Описание задания:
Представьте все позиции ниже в виде списка строк JSON, где каждой строке соответствует отдельная строка списка. Пустые строки не включайте.

Материал для задания:
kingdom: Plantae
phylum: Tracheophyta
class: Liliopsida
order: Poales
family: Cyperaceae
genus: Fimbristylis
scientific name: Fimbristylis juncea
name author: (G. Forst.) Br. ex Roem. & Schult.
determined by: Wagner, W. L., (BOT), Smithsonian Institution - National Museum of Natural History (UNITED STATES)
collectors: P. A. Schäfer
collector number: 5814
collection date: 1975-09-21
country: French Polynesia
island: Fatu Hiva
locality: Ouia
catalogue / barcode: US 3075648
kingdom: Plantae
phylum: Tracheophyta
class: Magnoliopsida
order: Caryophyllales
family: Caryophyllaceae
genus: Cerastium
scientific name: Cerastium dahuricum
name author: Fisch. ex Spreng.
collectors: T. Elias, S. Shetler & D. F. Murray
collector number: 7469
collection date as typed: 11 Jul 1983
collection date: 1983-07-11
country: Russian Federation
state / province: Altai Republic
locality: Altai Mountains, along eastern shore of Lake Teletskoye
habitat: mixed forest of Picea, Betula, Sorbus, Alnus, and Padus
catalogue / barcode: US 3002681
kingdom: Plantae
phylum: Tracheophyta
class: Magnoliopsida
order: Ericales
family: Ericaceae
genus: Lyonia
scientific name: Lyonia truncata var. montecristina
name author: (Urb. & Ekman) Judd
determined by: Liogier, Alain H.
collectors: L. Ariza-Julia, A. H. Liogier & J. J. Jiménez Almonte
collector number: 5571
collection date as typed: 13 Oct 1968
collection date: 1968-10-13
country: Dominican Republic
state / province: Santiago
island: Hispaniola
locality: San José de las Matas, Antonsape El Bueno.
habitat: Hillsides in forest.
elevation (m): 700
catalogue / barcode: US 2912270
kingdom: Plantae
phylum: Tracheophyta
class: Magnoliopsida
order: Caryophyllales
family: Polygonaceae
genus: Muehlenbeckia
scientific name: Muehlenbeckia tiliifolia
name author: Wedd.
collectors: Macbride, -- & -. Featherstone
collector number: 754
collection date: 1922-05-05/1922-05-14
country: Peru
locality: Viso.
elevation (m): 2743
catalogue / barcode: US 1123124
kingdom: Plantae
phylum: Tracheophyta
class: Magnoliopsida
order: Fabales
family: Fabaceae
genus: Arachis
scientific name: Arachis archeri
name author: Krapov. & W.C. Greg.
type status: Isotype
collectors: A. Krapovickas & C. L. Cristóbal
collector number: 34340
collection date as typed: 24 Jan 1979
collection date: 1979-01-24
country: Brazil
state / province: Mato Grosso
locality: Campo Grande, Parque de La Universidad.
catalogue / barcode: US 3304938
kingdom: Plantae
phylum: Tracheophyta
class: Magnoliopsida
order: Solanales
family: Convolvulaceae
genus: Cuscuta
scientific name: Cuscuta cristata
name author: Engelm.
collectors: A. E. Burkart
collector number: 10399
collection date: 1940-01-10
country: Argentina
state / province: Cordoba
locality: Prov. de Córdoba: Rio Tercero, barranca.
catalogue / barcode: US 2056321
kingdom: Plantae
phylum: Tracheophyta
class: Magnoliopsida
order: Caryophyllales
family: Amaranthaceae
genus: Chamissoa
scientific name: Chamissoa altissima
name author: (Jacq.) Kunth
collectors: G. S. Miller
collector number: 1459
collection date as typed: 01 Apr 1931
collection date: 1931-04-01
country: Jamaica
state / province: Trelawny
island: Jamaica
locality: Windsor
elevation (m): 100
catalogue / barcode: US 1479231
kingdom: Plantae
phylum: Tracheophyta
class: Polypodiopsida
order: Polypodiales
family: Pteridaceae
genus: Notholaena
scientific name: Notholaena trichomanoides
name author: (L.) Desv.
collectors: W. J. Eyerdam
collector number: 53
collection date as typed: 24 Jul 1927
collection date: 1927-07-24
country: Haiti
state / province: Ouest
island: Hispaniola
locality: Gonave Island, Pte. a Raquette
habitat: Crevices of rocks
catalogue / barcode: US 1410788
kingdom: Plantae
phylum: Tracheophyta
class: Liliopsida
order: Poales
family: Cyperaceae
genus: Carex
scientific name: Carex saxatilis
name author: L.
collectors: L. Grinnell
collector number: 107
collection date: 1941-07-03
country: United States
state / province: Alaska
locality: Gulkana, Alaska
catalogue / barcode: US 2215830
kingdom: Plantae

Ответ к заданию:
[
  "kingdom: Plantae",
  "phylum: Tracheophyta",
  "class: Liliopsida",
  "order: Poales",
  "family: Cyperaceae",
  "genus: Fimbristylis",
  "scientific name: Fimbristylis juncea",
  "name author: (G. Forst.) Br. ex Roem. & Schult.",
  "determined by: Wagner, W. L., (BOT), Smithsonian Institution - National Museum of Natural History (UNITED STATES)",
  "collectors: P. A. Schäfer",
  "collector number: 5814",
  "collection date: 1975-09-21",
  "country: French Polynesia",
  "island: Fatu Hiva",
  "locality: Ouia",
  "catalogue / barcode: US 3075648",
  "kingdom: Plantae",
  "phylum: Tracheophyta",
  "class: Magnoliopsida",
  "order: Caryophyllales",
  "family: Caryophyllaceae",
  "genus: Cerastium",
  "scientific name: Cerastium dahuricum",
  "name author: Fisch. ex Spreng.",
  "collectors: T. Elias, S. Shetler & D. F. Murray",
  "collector number: 7469",
  "collection date as typed: 11 Jul 1983",
  "collection date: 1983-07-11",
  "country: Russian Federation",
  "state / province: Altai Republic",
  "locality: Altai Mountains, along eastern shore of Lake Teletskoye",
  "habitat: mixed forest of Picea, Betula, Sorbus, Alnus, and Padus",
  "catalogue / barcode: US 3002681",
  "kingdom: Plantae",
  "phylum: Tracheophyta",
  "class: Magnoliopsida",
  "order: Ericales",
  "family: Ericaceae",
  "genus: Lyonia",
  "scientific name: Lyonia truncata var. montecristina",
  "name author: (Urb. & Ekman) Judd",
  "determined by: Liogier, Alain H.",
  "collectors: L. Ariza-Julia, A. H. Liogier & J. J. Jiménez Almonte",
  "collector number: 5571",
  "collection date as typed: 13 Oct 1968",
  "collection date: 1968-10-13",
  "country: Dominican Republic",
  "state / province: Santiago",
  "island: Hispaniola",
  "locality: San José de las Matas, Antonsape El Bueno.",
  "habitat: Hillsides in forest.",
  "elevation (m): 700",
  "catalogue / barcode: US 2912270",
  "kingdom: Plantae",
  "phylum: Tracheophyta",
  "class: Magnoliopsida",
  "order: Caryophyllales",
  "family: Polygonaceae",
  "genus: Muehlenbeckia",
  "scientific name: Muehlenbeckia tiliifolia",
  "name author: Wedd.",
  "collectors: Macbride, -- & -. Featherstone",
  "collector number: 754",
  "collection date: 1922-05-05/1922-05-14",
  "country: Peru",
  "locality: Viso.",
  "elevation (m): 2743",
  "catalogue / barcode: US 1123124",
  "kingdom: Plantae",
  "phylum: Tracheophyta",
  "class: Magnoliopsida",
  "order: Fabales",
  "family: Fabaceae",
  "genus: Arachis",
  "scientific name: Arachis archeri",
  "name author: Krapov. & W.C. Greg.",
  "type status: Isotype",
  "collectors: A. Krapovickas & C. L. Cristóbal",
  "collector number: 34340",
  "collection date as typed: 24 Jan 1979",
  "collection date: 1979-01-24",
  "country: Brazil",
  "state / province: Mato Grosso",
  "locality: Campo Grande, Parque de La Universidad.",
  "catalogue / barcode: US 3304938",
  "kingdom: Plantae",
  "phylum: Tracheophyta",
  "class: Magnoliopsida",
  "order: Solanales",
  "family: Convolvulaceae",
  "genus: Cuscuta",
  "scientific name: Cuscuta cristata",
  "name author: Engelm.",
  "collectors: A. E. Burkart",
  "collector number: 10399",
  "collection date: 1940-01-10",
  "country: Argentina",
  "state / province: Cordoba",
  "locality: Prov. de Córdoba: Rio Tercero, barranca.",
  "catalogue / barcode: US 2056321",
  "kingdom: Plantae",
  "phylum: Tracheophyta",
  "class: Magnoliopsida",
  "order: Caryophyllales",
  "family: Amaranthaceae",
  "genus: Chamissoa",
  "scientific name: Chamissoa altissima",
  "name author: (Jacq.) Kunth",
  "collectors: G. S. Miller",
  "collector number: 1459",
  "collection date as typed: 01 Apr 1931",
  "collection date: 1931-04-01",
  "country: Jamaica",
  "state / province: Trelawny",
  "island: Jamaica",
  "locality: Windsor",
  "elevation (m): 100",
  "catalogue / barcode: US 1479231",
  "kingdom: Plantae",
  "phylum: Tracheophyta",
  "class: Polypodiopsida",
  "order: Polypodiales",
  "family: Pteridaceae",
  "genus: Notholaena",
  "scientific name: Notholaena trichomanoides",
  "name author: (L.) Desv.",
  "collectors: W. J. Eyerdam",
  "collector number: 53",
  "collection date as typed: 24 Jul 1927",
  "collection date: 1927-07-24",
  "country: Haiti",
  "state / province: Ouest",
  "island: Hispaniola",
  "locality: Gonave Island, Pte. a Raquette",
  "habitat: Crevices of rocks",
  "catalogue / barcode: US 1410788",
  "kingdom: Plantae",
  "phylum: Tracheophyta",
  "class: Liliopsida",
  "order: Poales",
  "family: Cyperaceae",
  "genus: Carex",
  "scientific name: Carex saxatilis",
  "name author: L.",
  "collectors: L. Grinnell",
  "collector number: 107",
  "collection date: 1941-07-03",
  "country: United States",
  "state / province: Alaska",
  "locality: Gulkana, Alaska",
  "catalogue / barcode: US 2215830",
  "kingdom: Plantae"
]